Teaching a Spaceman to Spacefish

I’ve got maybe a year or so of my Insomniacs playtest campaign under my belt, but I’m struggling with how to put that into actionable content in the book. I don’t think I’ve ever used a setting or module verbatim, and I don’t know how other GMs adapt canned material for their own campaigns. I have a couple paths forward I can take, however, trails blazed by other designers that have inspired me.

The Example

Baxter

  • 308 Cygni
  • 124 light years from Earth
  • Atmosphere: Stormy
  • Temperature: Optimal
  • Water: Arid
  • Gravity: Optimal
  • Resources: Trace

308 Cygni-c is a young world, more tectonically active than Earth, wracked by lightning flashing red amidst dust storms. The thicker atmosphere provides a necessary blanket to trap more of its weaker orange sun’s energy.
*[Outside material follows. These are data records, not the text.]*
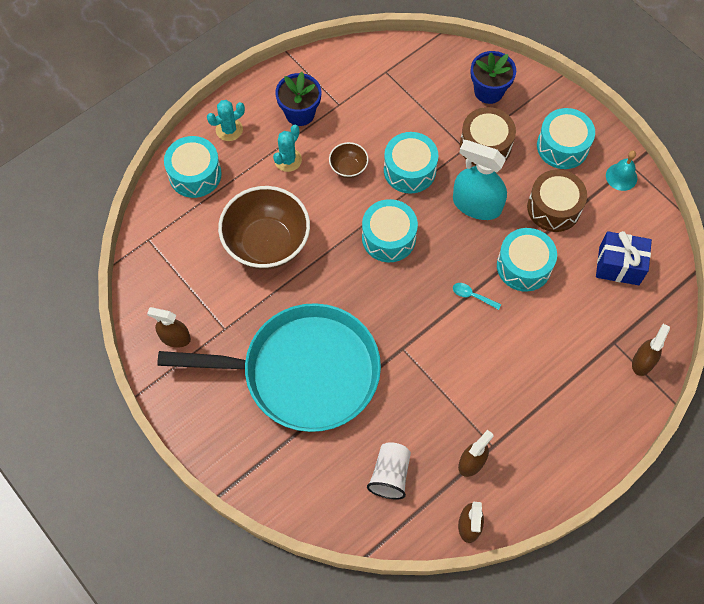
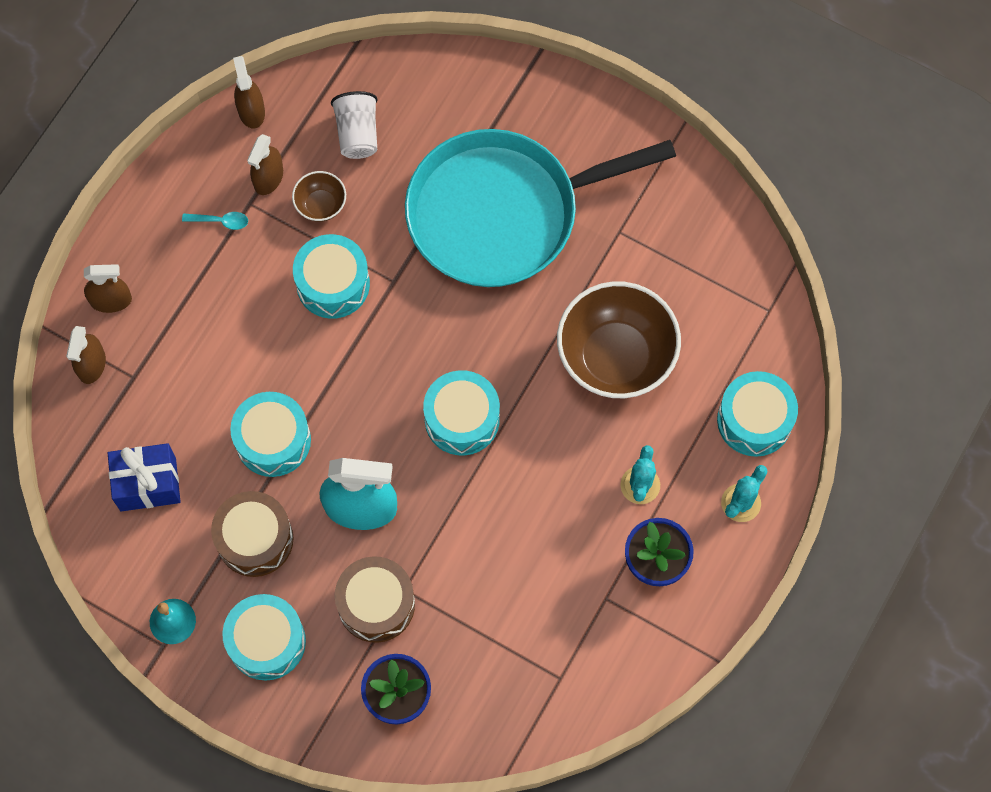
camera: 160 degrees right, 5 degrees up
(175, 338) = (673, 201): brown spray bottle -> brown spray bottle (111, 300)
(348, 168) = (553, 502): brown bowl -> brown bowl (321, 205)
(409, 170) = (469, 528): turquoise drum -> turquoise drum (333, 284)
(472, 296) = (328, 377): turquoise spoon -> turquoise spoon (220, 221)

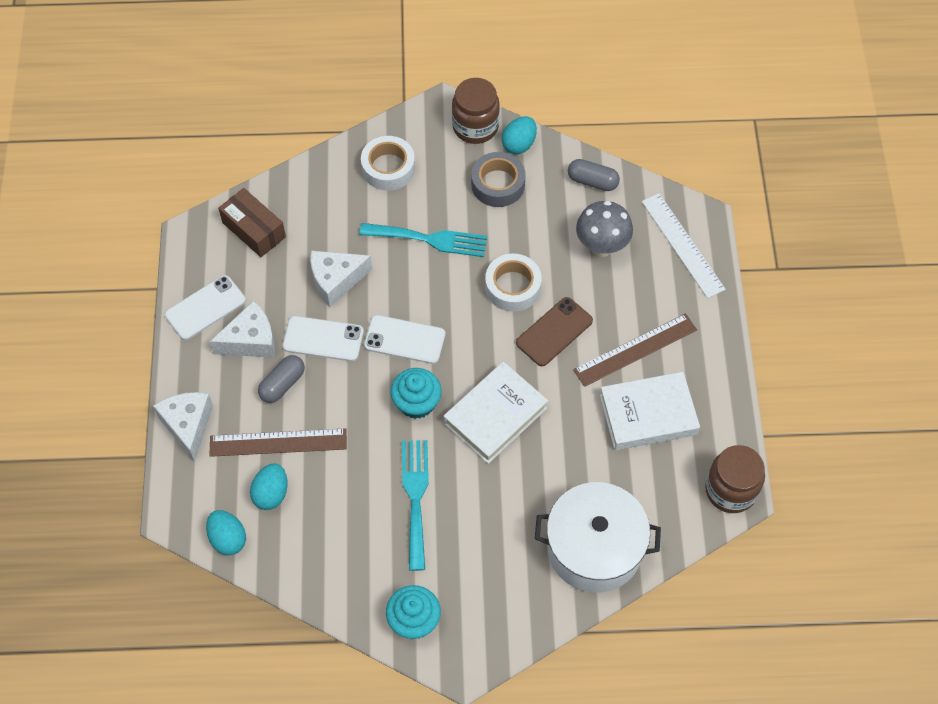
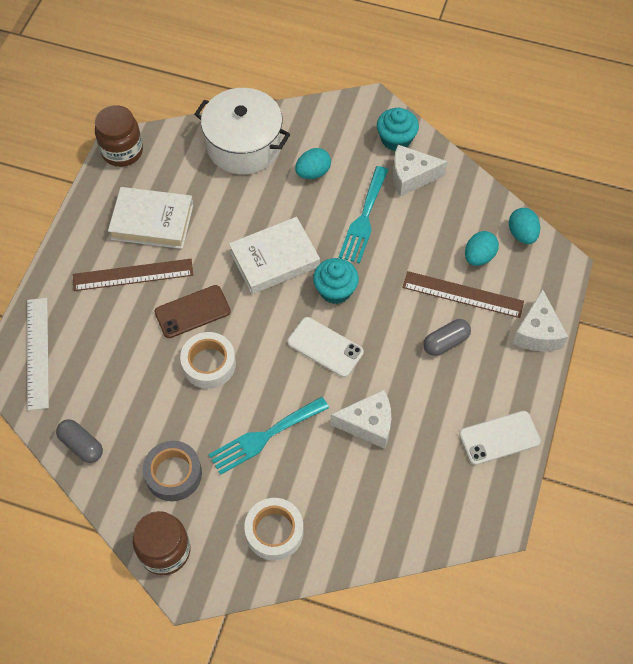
camera: 160 degrees left, 0 degrees up
(251, 340) = (464, 391): white cheese -> white cheese (411, 177)
(254, 230) = (432, 506): brown box -> none
(323, 339) = (397, 371): white phone -> none
(429, 239) = (264, 437): turquoise fork -> turquoise fork turned 60 degrees counterclockwise
(519, 144) = (131, 513): turquoise egg -> turquoise egg (313, 172)
(601, 246) = (110, 375): grey mushroom -> none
Multicellular life on Baxter never figured out how to divide into separate entities. Its primordial soup kept growing and expanding, absorbing its oceans and then most of its useful mineral content. Sea-size organisms traverse the surface, slowly killing their world.

Investigate the first away team

This might be the first the PCs hear about NOAH sending out other teams. The missing team might have been killed and consumed by one of the titanic organisms or there might be survivors in need of a daring rescue attempt.

Alien hunger

The organisms are ravenous and curious – a dangerous combination. They are blobs and slimes scaled up to beyond kaiju proportions. They’d be visible from space if the planet’s atmosphere didn’t obscure its surface so completely.

Caught in the storm

Baxter’s constant lightning and high winds pose a threat as the crew traverses the surface.

Its failed experiments

Some guiding intelligence in the organism, perhaps sparked by consuming the missing away team members, has started experimenting with grisly armatures and exoskeletal body horror mistakes.

Clash of titans

Two of the primordial giants do battle. Their slow but massive fight shatters mountains and carves new features into the storm-wracked surface.

Plan A: The Writeup

Simply providing a more-or-less canned exoplanet feels the most pretentious and most narrowly useful of my options. What I find inspiring may not bring you the same joy, but the greatest benefit of this approach is that there’d be examples that you could use as-is or use as a foundation to modify.

In Baxter’s case, I feel I’d need to flesh out a concrete reason why the away team needs to head down there. Detail some NPCs in need of rescue. Expand upon the potential for body horror as the great lifeforms attempt to mimic human remains, and offer some GM-facing strategies for storm dangers or collateral damage as the kaiju do battle.

Plan B: Evocative Prompts

Image result for fall of magic map

This approach pretty much encapsulates the entirety of the game Fall of Magic, and indeed there are some shipboard moves in Insomniacs that draw from that same well. I’d provide a place and some vaguely unsettling phrases to spark the imagination. This allows each exoplanet to rally around a theme in a way that random tables won’t, but a GM would have to do their own lifting. The prompt-based approach would speed development but overall it’s maybe not enough one way or the other.

While Baxter’s current writeup is wordier and bears similarities to this style, it’s designed for a single GM rather than Fall of Magic’s shared narrator approach.

Plan C: The Starcrawl

On the other end of the slider there’s using random tables to populate exoplanets and anomalies. Tables can be great GM lonely fun, but they do require some effort from the GM. The upside is once you’ve got good tables, you’ve got content for as long as you care to run the campaign.

I’m Not Your Dad

I don’t want to tell you how to have fun, but I also don’t want to leave you hanging. What’s your best module or game for communicating setting and inspiring/helping you to run it?